#### Page extract:
....
The results of the Kaplan–Meier analysis showed that patients with high-risk scores had less survival time in the testing datasets (p < 0.001) (Figure 7A). The forest plots of the multivariate independent prognostic analysis indicated that the risk score of prognostic risk model (p < 0.001) was an independent prognostic factor affecting the OS of AD patients in testing dataset (Figure 7A and B). From time-dependent ROC curve of testing dataset, the 3- and 5-year AUCs were 0.672 and 0.746 (Figure 7C). The multi-index ROC curve showed that the AUC value of the risk score based on the prognostic risk model was >0.7 (AUC = 0.737), which was more significant than other clinical prognostic indicators, such as braaksc, ceradsc, and dcfdx_lv (Figure 7D). The above results proved the accuracy of the prognostic risk model.

FIGURE 7: Prognostic significance analysis of the Alzheimer’s disease testing dataset. (A) Kaplan–Meier curve to compare OS of high risk with low-risk samples (p < 0.001); (B) forest plot of multivariate independent prognostic analysis. The square on the horizontal line shows the hazard ratio (HR), and the horizontal line represents the 95% confidence interval; (C) time-dependent receiver operating characteristic (ROC) curve analysis of the risk score model for predicting 3- and 5-year OS; and (D) multi-index ROC curve. The curve area is used to assess the accuracy of the risk model (model AUC = 0.737).

The expression of CD40 and SMAD7

Finally, we explored the expression of CD40 and SMAD7 in AD and normal brain tissues using GSE5281, GSE118553, and syn4009614. As shown in the following figures below, we observed that CD40 (Figure 8A-C) and SMAD7 (Figure 9A-C) were significantly upregulated in AD.

FIGURE 8: Relative expression levels of CD40 in Alzheimer’s disease and control sample (“*” represents p < 0.05, “**” represents p < 0.01, “***” represents p < 0.001). (A) frontal cortex of GSE118553; (B) hippocampus of GSE5281; and (C) posterior cingulate of GSE5281.
FIGURE 9: Relative expression levels of SMAD7 in Alzheimer’s disease and control sample (“*” represents p < 0.05, “**” represents p < 0.01, “***” represents p < 0.001). (A) Entorhinal cortex of GSE118553; (B) temporal cortex of GSE118553; and (C) Syn4009614.

DISCUSSION

Extract autophagy-related pathways based on pathway crosstalk

A variety of signal pathways in AD are involved in the generation and development of disease, and crosstalk is inevitable between these signal pathways. Crosstalk between pathways provides a novel combination of non-linear response dysfunction. Furthermore, genes generated by crosstalk play an essential role in the generation and development of the disease. As the primary regulator of the production and clearance of Aβ and tau protein in AD, it has recently been discovered that the effect of autophagy on AD is related to its interaction with various signaling pathways and known AD biomarkers [2,8]. Therefore, exploring the autophagy-related biomarkers in AD from the perspective of pathway crosstalk has become the direction of our exploration.
....
#### Source material:
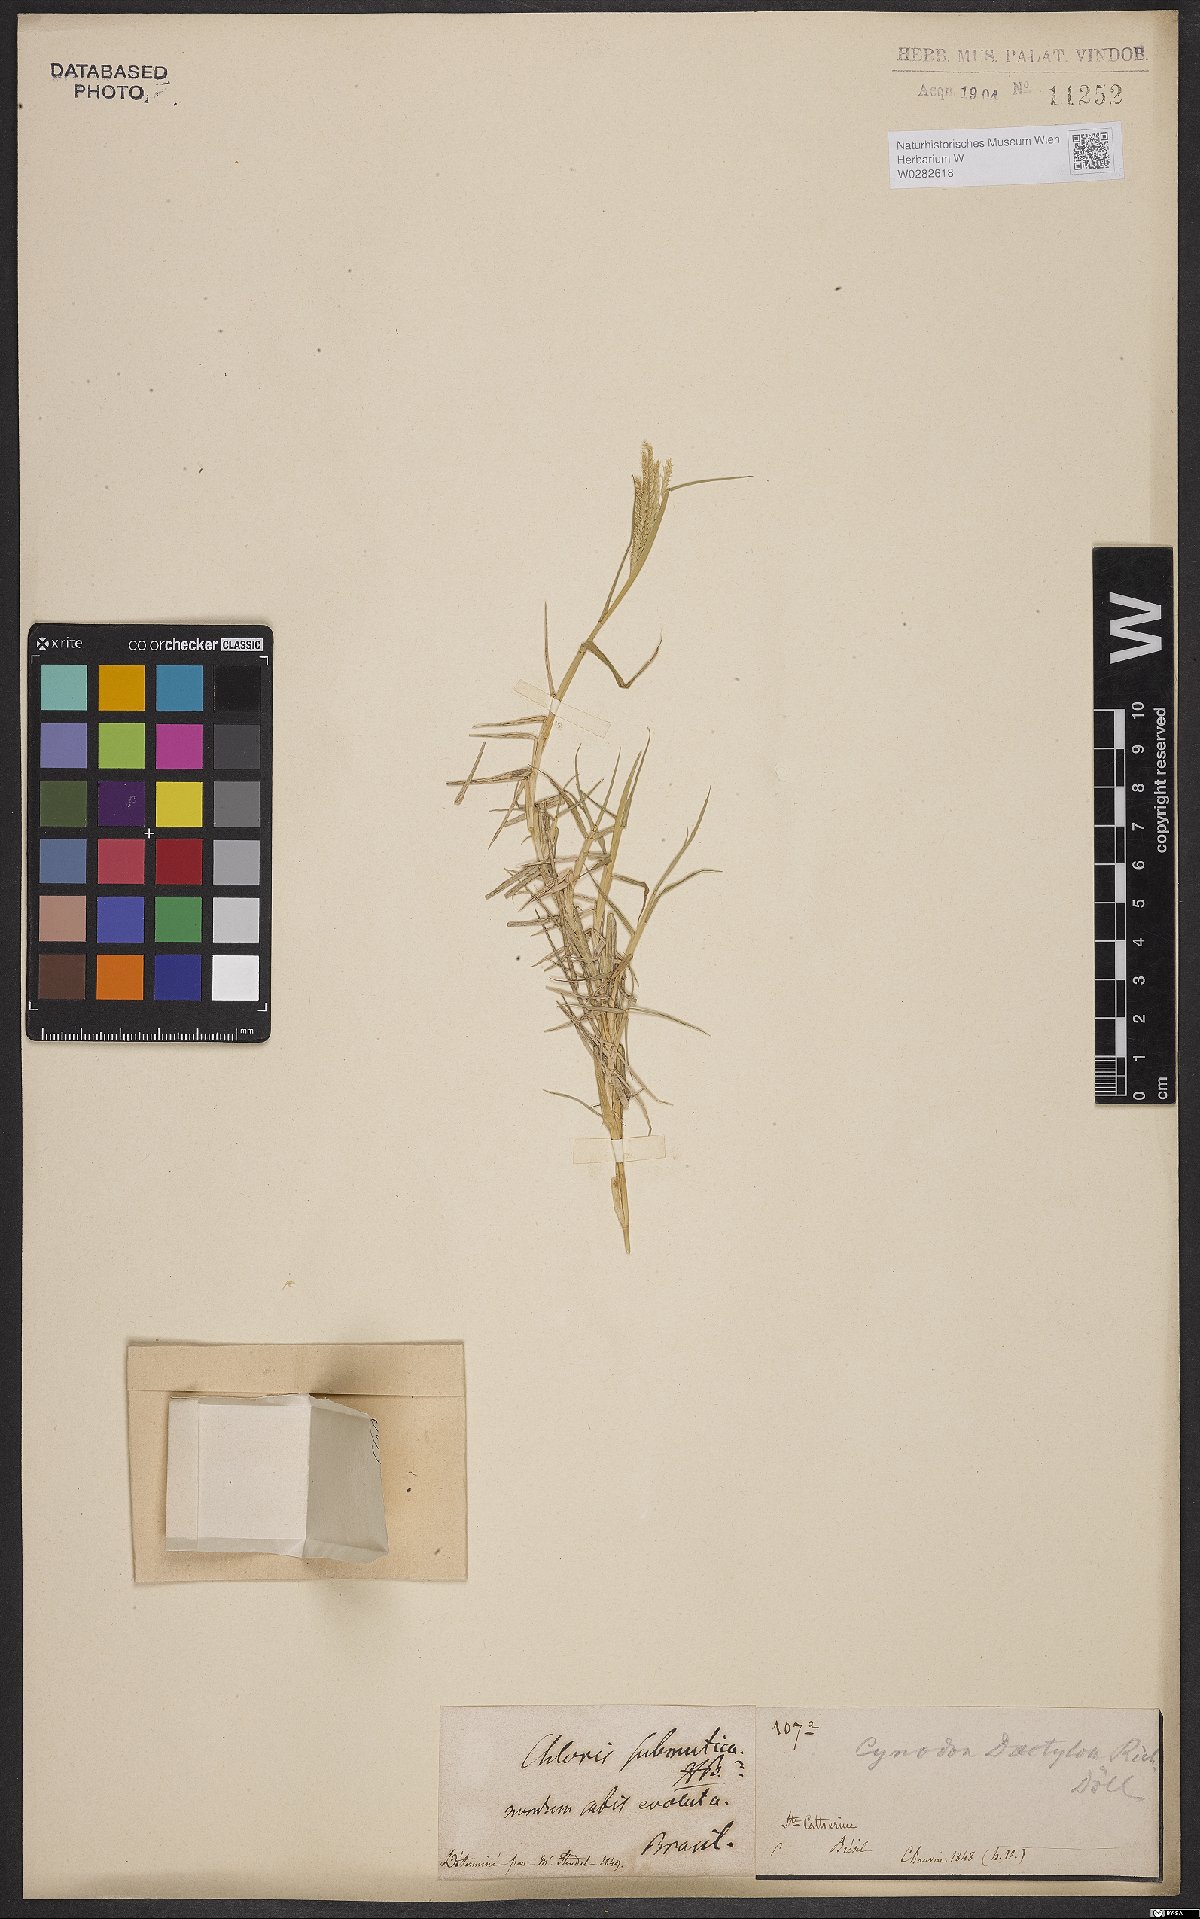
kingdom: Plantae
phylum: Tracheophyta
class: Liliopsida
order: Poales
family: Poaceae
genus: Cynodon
....
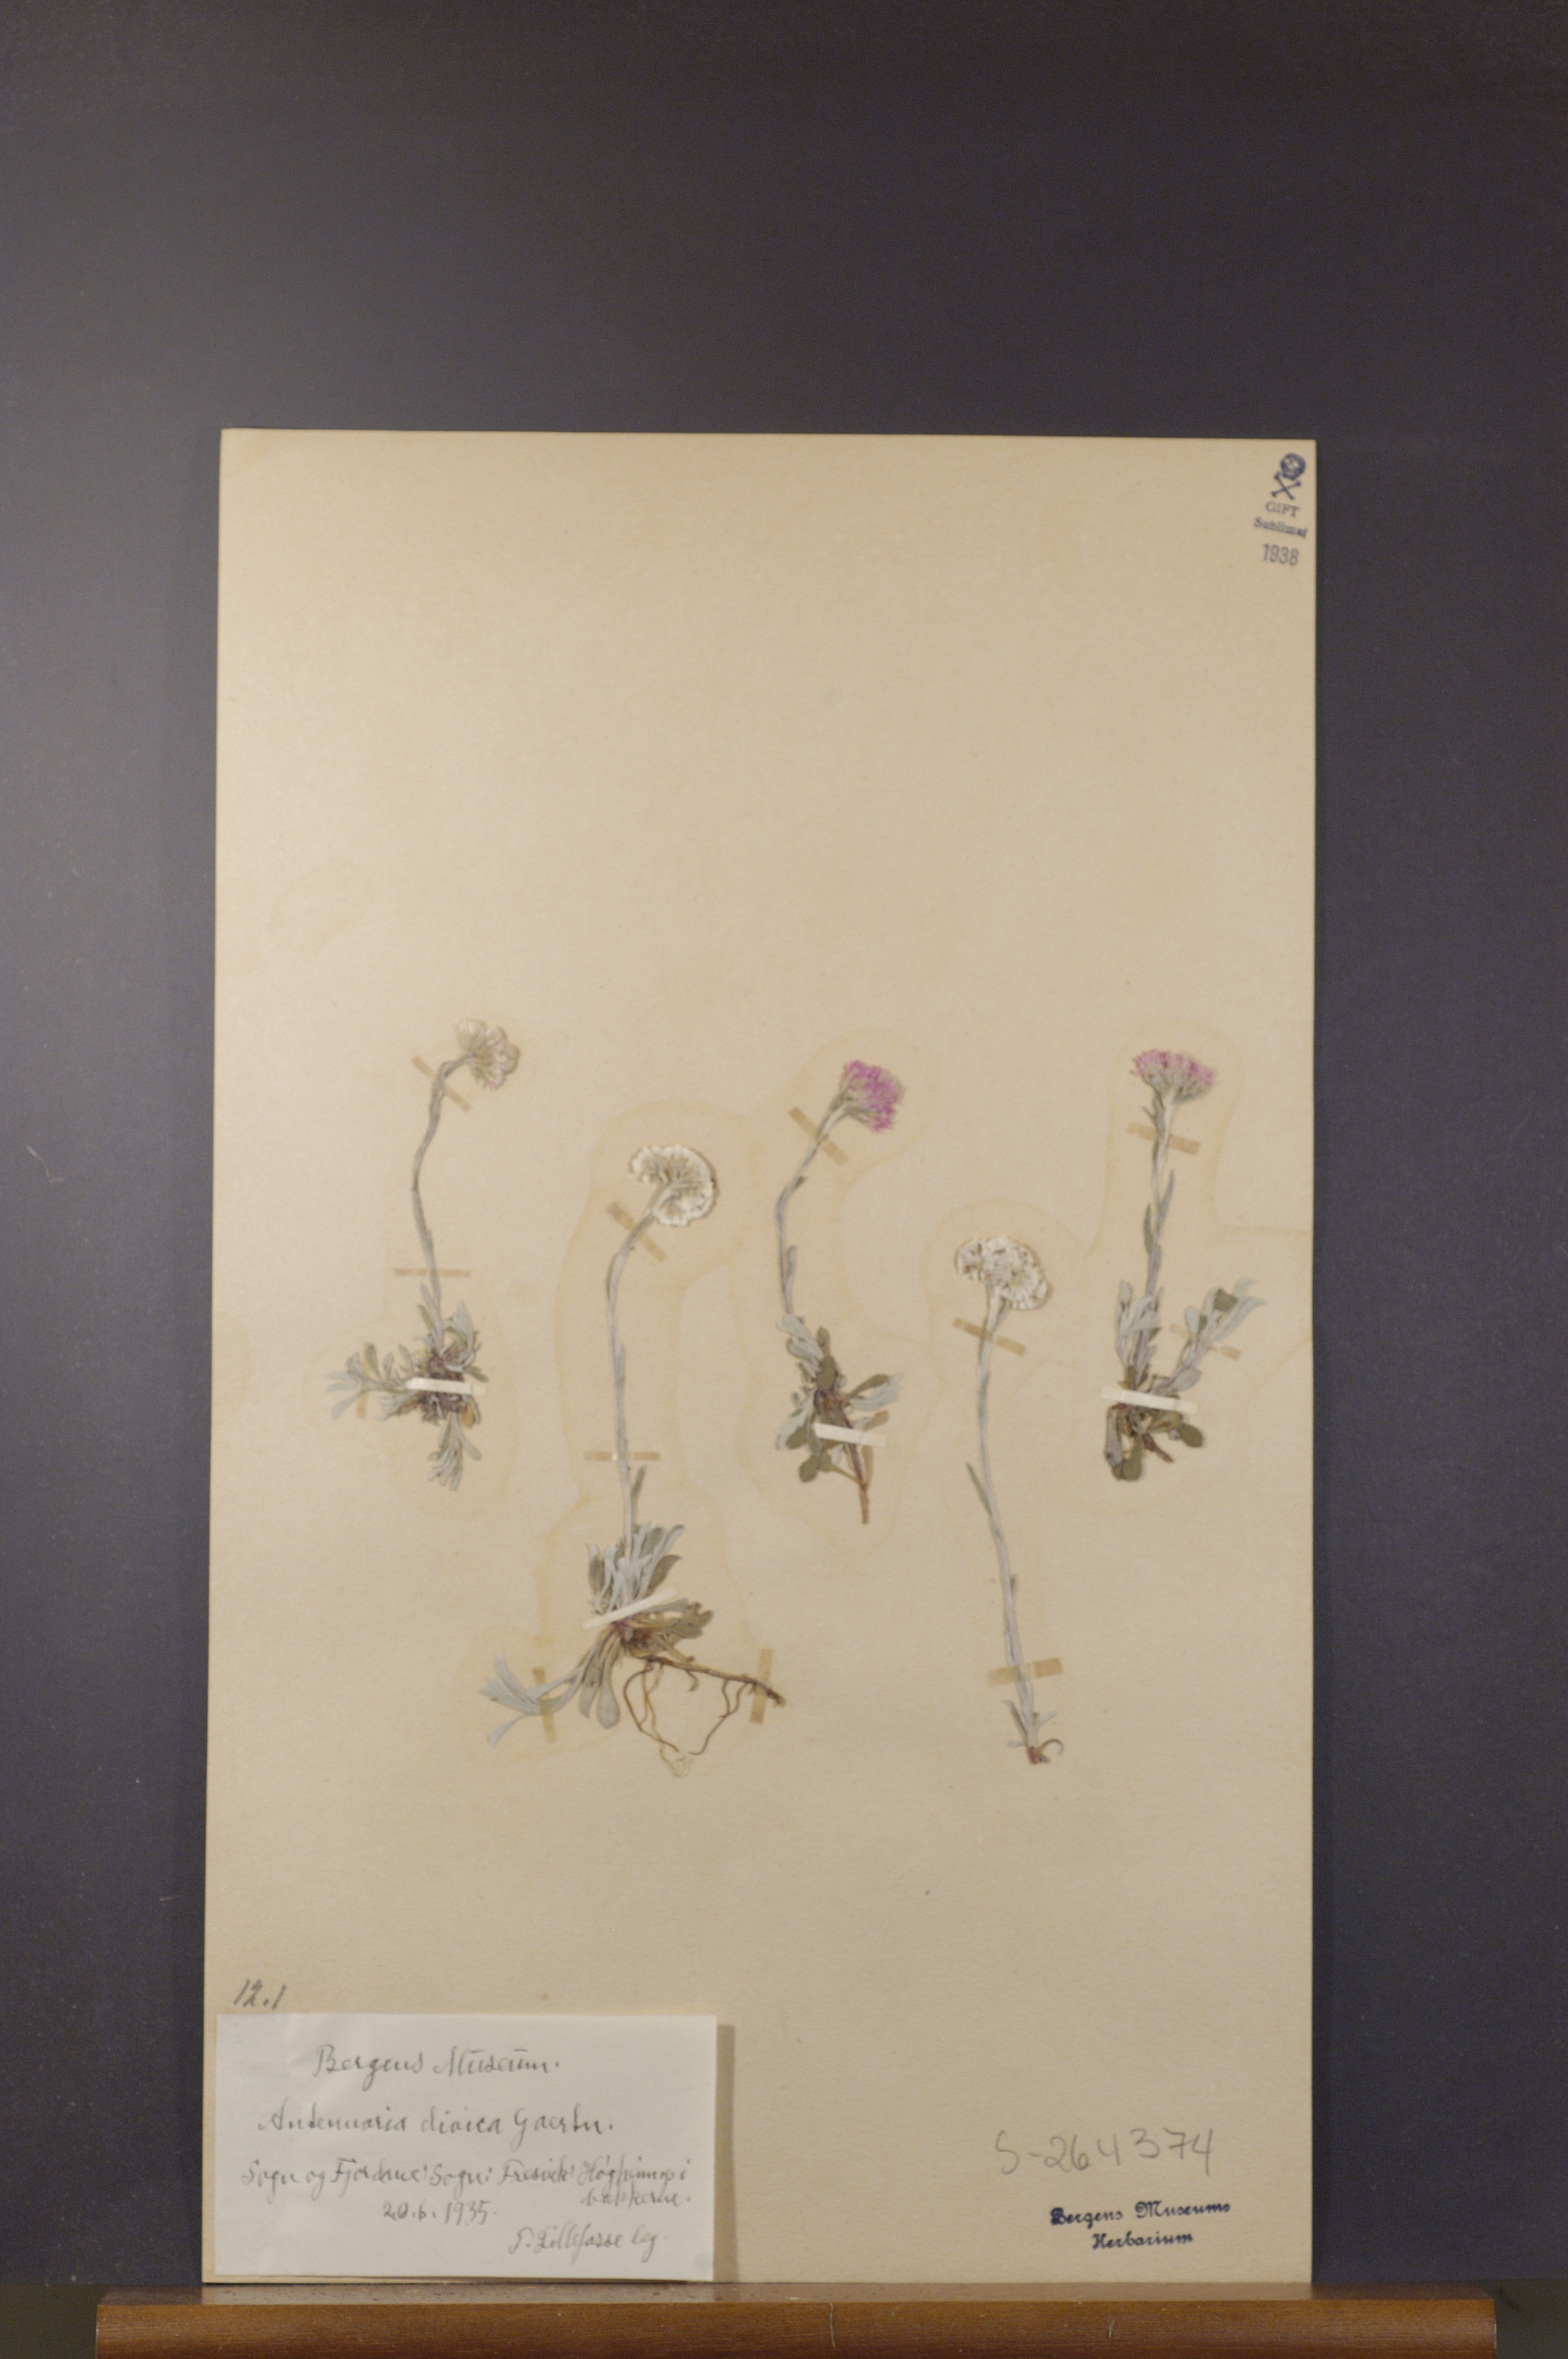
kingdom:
....
#### What you will do:
**1)** Do these statements agree with the Alzheimer's excerpt? For each, answer yes or no and quote the words from the Alzheimer's excerpt that decide it. (a) In the testing dataset, the 3-year AUC was 0.746. (b) CD40 and SMAD7 were significantly upregulated in AD. (c) In the multi-index ROC curve, the risk score's AUC was below 0.7.
**2)** Which datasets does the Alzheimer's excerpt name as the ones used to explore CD40 and SMAD7 expression in AD and normal brain tissues?
**3)** Transcribe the Alzheimer's excerpt from "Finally, we explored" up to and including "upregulated in AD.".
The data play no part in this work.

#### Answer set:
**1)**
(a) No: "the 3- and 5-year AUCs were 0.672 and 0.746"
(b) Yes: "CD40 (Figure 8A-C) and SMAD7 (Figure 9A-C) were significantly upregulated in AD"
(c) No: "the AUC value of the risk score based on the prognostic risk model was >0.7 (AUC = 0.737)"

**2)** GSE5281, GSE118553, and syn4009614.

**3)**
Finally, we explored the expression of CD40 and SMAD7 in AD and normal brain tissues using GSE5281, GSE118553, and syn4009614. As shown in the following figures below, we observed that CD40 (Figure 8A-C) and SMAD7 (Figure 9A-C) were significantly upregulated in AD.